El paso del tiempo y nuestros hábitos de vida van dejando huella en nuestra piel, sobre todo en aquellas zonas expuestas de forma crónica al sol, que son también las zonas que más se ven, y en las cuales podemos apreciar la formación de manchas, flacidez y arrugas.

Afortunadamente existen técnicas que ayudan a recuperar el aspecto jóven de nuestra piel, sobre todo en zonas muy sensibles como lo es el rostro.

BÓTOX, EL TRATAMIENTO REJUVENECEDOR MÁS DEMANDADO HOY

Sin lugar a dudas, el tratamiento más demandado es la inyección de toxina botulínica, que es el principio activo del fármaco conocido como bótox. Su rápida aplicación, accesibilidad  y resultados lo convierten en el principal método para rejuvenecer, sin cirugía.

No existen contraindicaciones al tratamiento con toxina botulínica, salvo aquellos pacientes con problemas en la conducción nerviosa, pacientes embarazadas o en fase de lactancia, por falta de estudios que evalúen su seguridad.
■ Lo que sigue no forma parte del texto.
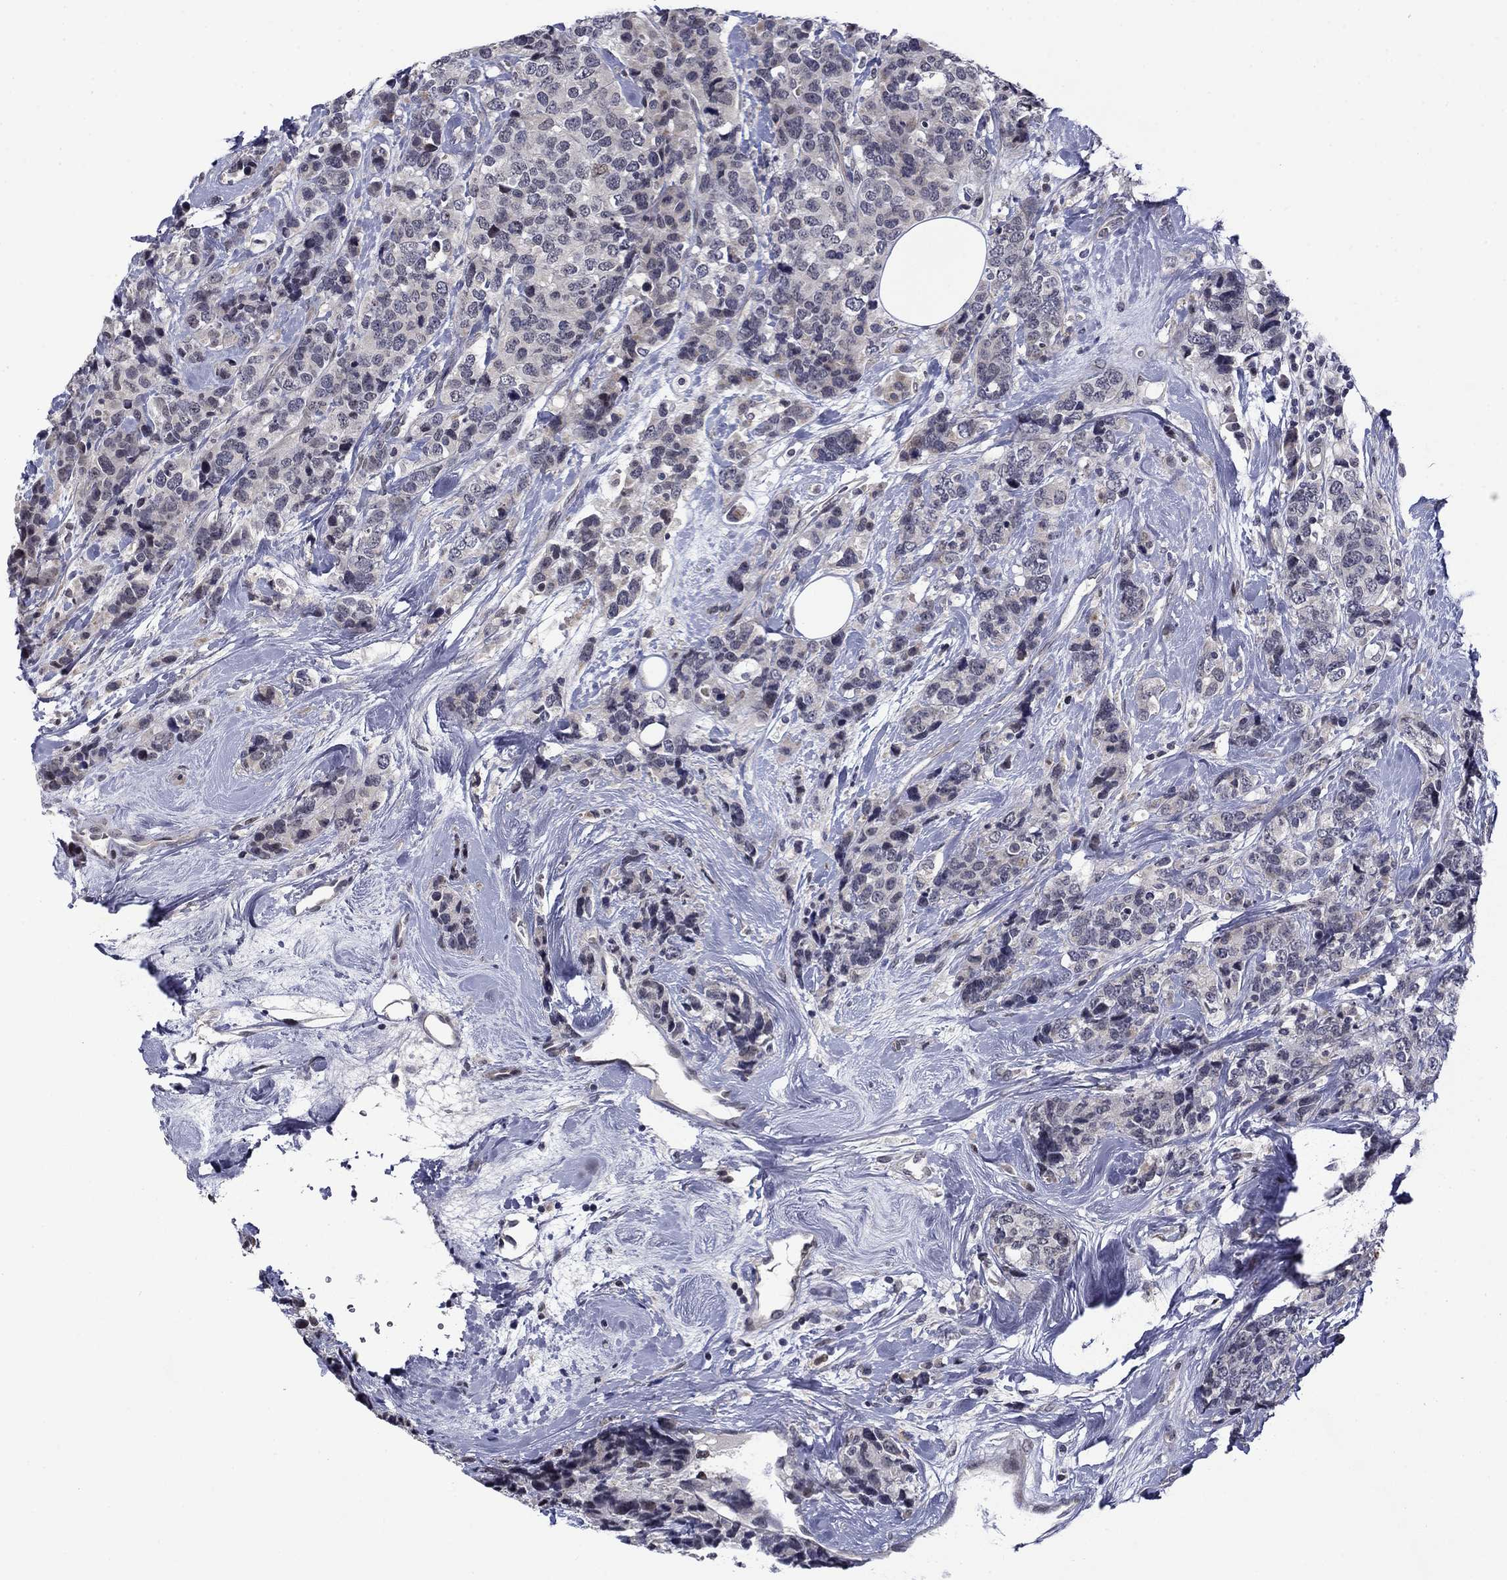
{"staining": {"intensity": "negative", "quantity": "none", "location": "none"}, "tissue": "breast cancer", "cell_type": "Tumor cells", "image_type": "cancer", "snomed": [{"axis": "morphology", "description": "Lobular carcinoma"}, {"axis": "topography", "description": "Breast"}], "caption": "Breast cancer was stained to show a protein in brown. There is no significant positivity in tumor cells.", "gene": "B3GAT1", "patient": {"sex": "female", "age": 59}}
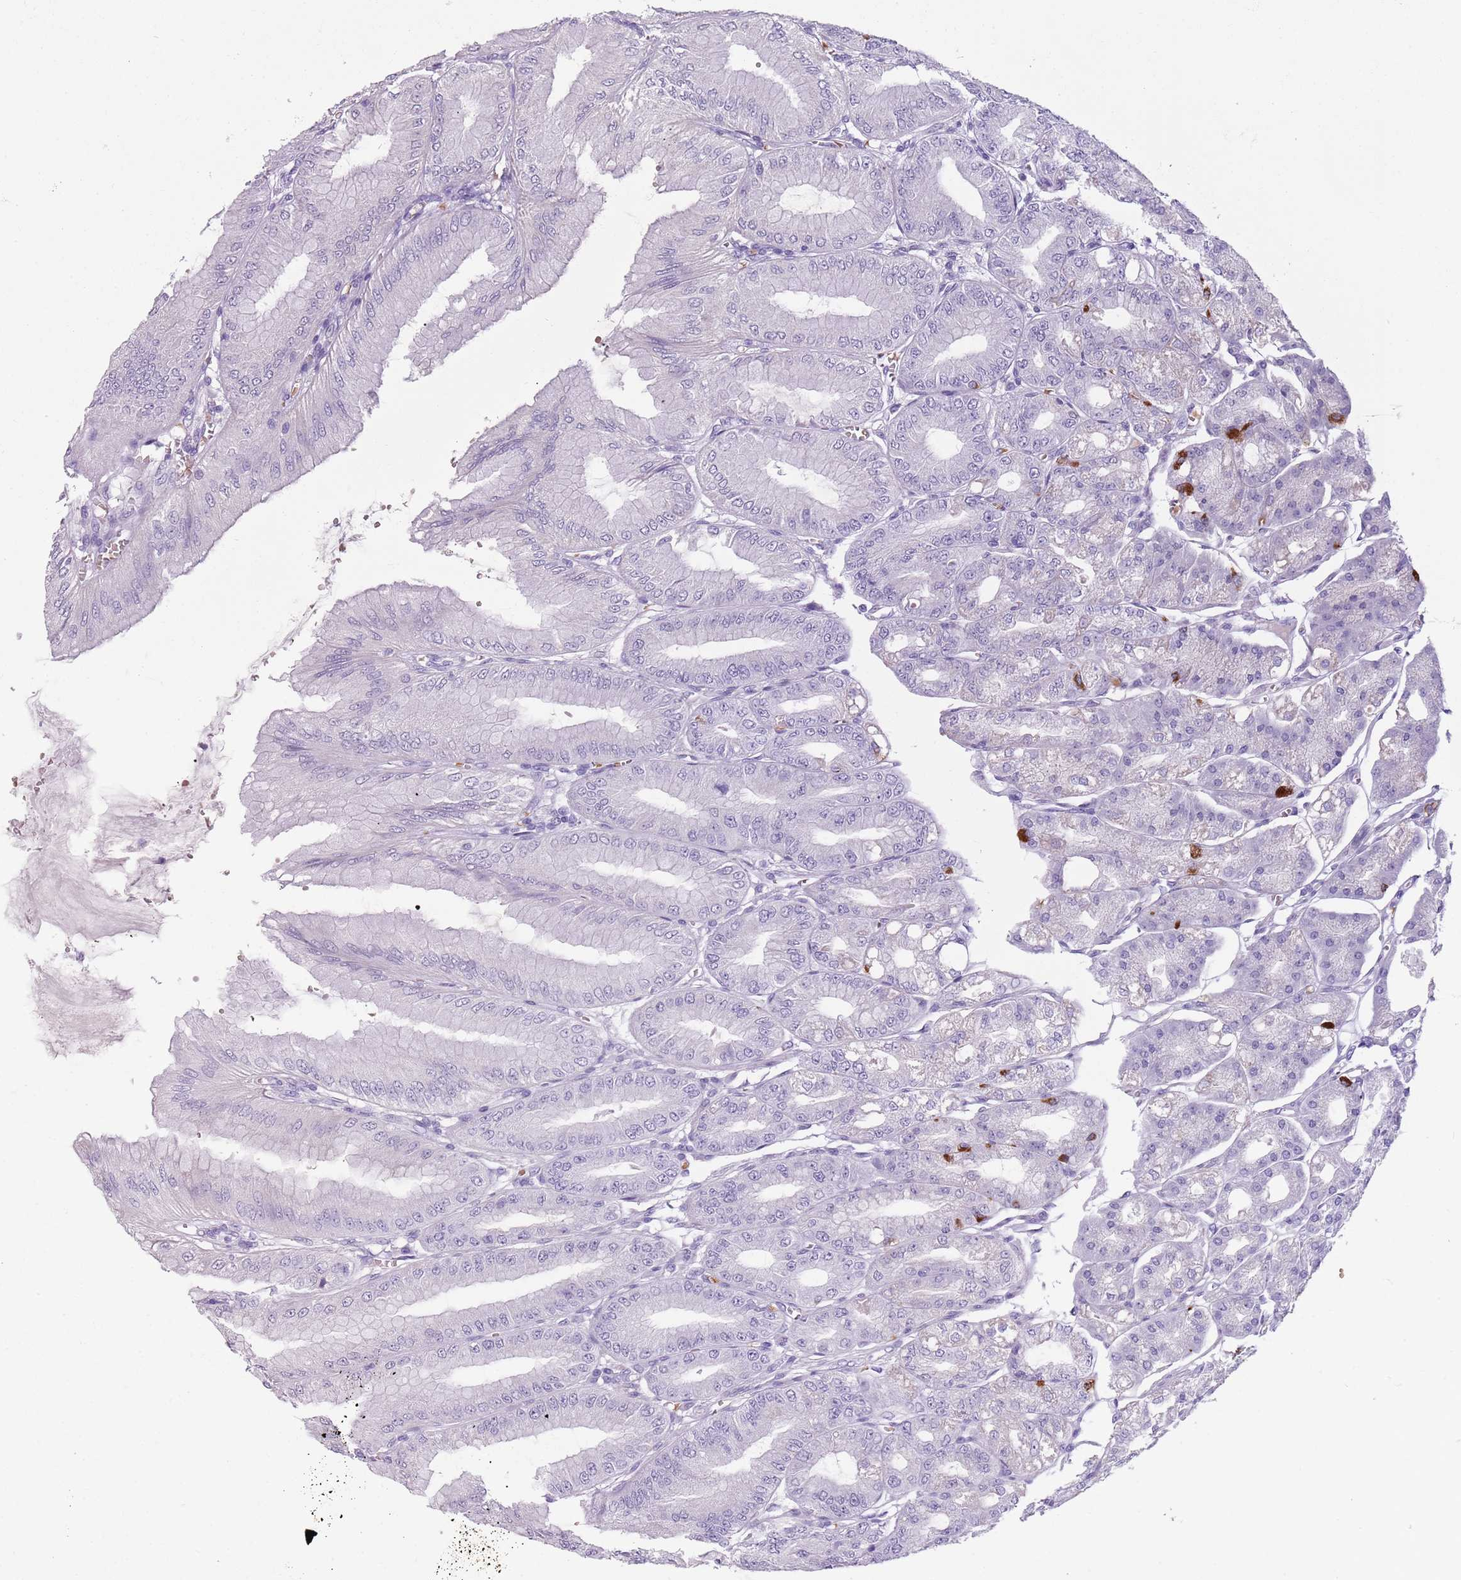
{"staining": {"intensity": "moderate", "quantity": "<25%", "location": "cytoplasmic/membranous"}, "tissue": "stomach", "cell_type": "Glandular cells", "image_type": "normal", "snomed": [{"axis": "morphology", "description": "Normal tissue, NOS"}, {"axis": "topography", "description": "Stomach, lower"}], "caption": "DAB immunohistochemical staining of normal stomach exhibits moderate cytoplasmic/membranous protein expression in approximately <25% of glandular cells.", "gene": "SPESP1", "patient": {"sex": "male", "age": 71}}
Asimismo, este tratamiento puede ser aplicado tanto a hombres como mujeres que desean atenuar esas arrugas marcadas por el paso del tiempo.

¿CÓMO ACTÚA EL BÓTOX PARA REJUVENECER LA PIEL?

La toxina botulínica infiltrada en el músculo consigue modular su capacidad de contraerse, corrigiendo aquellos que se han ido fortaleciendo a través del paso del tiempo con nuestros gestos, induciendo a la formación de arrugas. Ejemplo de esto pueden ser las arrugas que aparecen de tanto fruncir el ceño, dando un aspecto de enfado.

Uno de los beneficios de la toxina botulínica es que deja una piel más tersa sin necesidad de alterar la expresión facial, manteniendo el aspecto natural de la piel.

Además, otros efectos muy valorados por nuestros pacientes son la disminución de la forma de los poros, disminución de la sudoración y la mejora de las zonas rojas, por la acción sobre la musculatura que rodea las glándulas y los vasos sanguíneos. 

Las zonas del rostro que más se pueden beneficiar por la toxina botulínica son las arrugas del entrecejo, las líneas horizontales de la frente y las populares patas de gallo, que aparecen alrededor de los ojos. 

DURACIÓN DEL EFECTO DEL BÓTOX

Los efectos de la toxina botulínica suelen comenzar unos cuatro días después de la colocación, visualizando el efecto máximo a las dos semanas, Asimismo, la duración promedio del bótox es de seis meses, aunque puede variar entre cuatro y ocho meses. Habitualmente se requieren dos sesiones al año, dependiendo de cada caso y del resultado que busque el paciente.

En ocasiones, y en función de las necesidades del paciente, se combina el tratamiento de bótox con la infiltración de materiales de relleno, especialmente de ácido hialurónico.